TASK LIST —
1 > In the text on aged care, do these statements agree with it? (a) One writer says they read the book that Soylent Green was based on. (b) One writer compares Australia to East Germany under the stasi. (c) Readers are asked to include their full name to be considered for publication. For each, answer yes or no and quote the words from the text that decide it.
2 > Continue the reader comments on aged care from the point where they stop.

How do we convince parliament to start taking the aged care crisis seriously? Let us know your thoughts by writing to letters@crikey.com.au. Please include your full name to be considered for publication in Crikey’s Your Say section.
Perhaps a press corps that pin politicians down on policy positions during an election will help? Or will we just get horse racing, daggy dad pictures and how labor is going to pay for stuff?
Government failure to care for our aged citizens is amplified by their trenchant refusal to let us depart peacefully by our own means, or help our loved ones to do the same. Regulated down to the amount of travel we can do and when we can build our own dunny, they offer nothing but suffering and woe as we reach that most private and frightening of moments, our own death. During the whole process they offer a ‘we’re alright Jack’ approach while allowing us no rights of redress whatever. We can’t even criticise their failures without running foul of defamation laws. Perhaps Australia is still a prison camp after all?
Soylent Green was not a particularly good movie (I never read the book on which it was based, either). But it did postulate the vision of the elderly and infirm being able to choose a happy, dignified exit from an increasingly miserable existence, before admittedly having their bodies turned into foodstuff. On a political level this can’t even be contemplated (the assisted suicide, not the cannibalism). It makes sense, it’s what the majority of people want, it’s humane, and it’s utterly impossible. We all die, every one of us, but a small number of powerful people would rather we were forced to do it slowly, uncomfortably, and with a maximum amount of humiliation than use the resources and technology we now have to ease us out quietly and comfortably.
Yes Frank. My question to those politicians is “who gave you the right to decide how I should meet my end?” If we just allow these numpties to get away with how we die, can we be surprised if they imagine they can define how we arrive at that moment? In this regard, Australia is like East Germany under the stasi – miserable life and not allowed to leave.
The government has seen aged care more as a political problem to be managed.
Isn’t that how both parties see all issues, including climate change?
Of course,government is a career choice.Service to the community is secondary to personal advancement.Simples.

[Limb landmark coordinates]
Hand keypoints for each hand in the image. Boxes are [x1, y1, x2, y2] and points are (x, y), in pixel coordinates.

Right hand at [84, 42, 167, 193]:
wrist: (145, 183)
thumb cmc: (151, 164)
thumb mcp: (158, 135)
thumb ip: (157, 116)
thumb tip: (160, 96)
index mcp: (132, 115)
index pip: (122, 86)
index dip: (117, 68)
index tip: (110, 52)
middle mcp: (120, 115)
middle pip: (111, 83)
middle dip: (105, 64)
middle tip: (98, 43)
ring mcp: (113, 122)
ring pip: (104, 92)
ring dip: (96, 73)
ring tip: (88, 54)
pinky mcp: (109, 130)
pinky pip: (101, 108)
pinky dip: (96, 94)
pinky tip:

RESULTS FOR THE EXERCISE —
1 >
(a) No: "I never read the book on which it was based, either"
(b) Yes: "Australia is like East Germany under the stasi"
(c) Yes: "Please include your full name to be considered for publication in Crikey’s Your Say section."

2 >
Do you, by any chance, have a nickname?
Be realistic, it is very expensive to save the world and to then expect the elderly to be well treated, also rather costly, is fiscally irresponsible.
Norhing will change under the current Government. Their solution is just give more money to providers without specifying what it is for or asking them to account for it. We don’t know how much aged care actually costs because providers don’t have to report how they spent the money. Need to work out the costs of providing aged care under a model enshrined in legislation which Focussed on residents rights and needs. Need a new aged care act.
They can afford better individual for their nearest and dearest – while the rest of us (mere voters) “can go whistle”.
[One of the funniest things I ever heard leave Kate Carnell’s lips (on The Drum – a while back) was “how good the care was, that she witnessed for her Mum(?)” as some sort of endorsement for aged care?
…. I reckon if I was running an aged care home and I was looking after someone from someone like a politician like Carnell’s (with her ongoing connections) family – I’d be going that extra distance in window dressing too.]
“.. afford better individual care for their …”
Who will change their votes based on whether or not the Aged Care sector is neglected?
Until it becomes a topic that will sway either voters or donors, I think that the status quo, regardless of how good or bad, will remain.
A campaign of ‘this is _your_ future’ might help. Maybe.
Who will they change it to? Both major parties have held government and neither improved aged care to at least basic adequacy.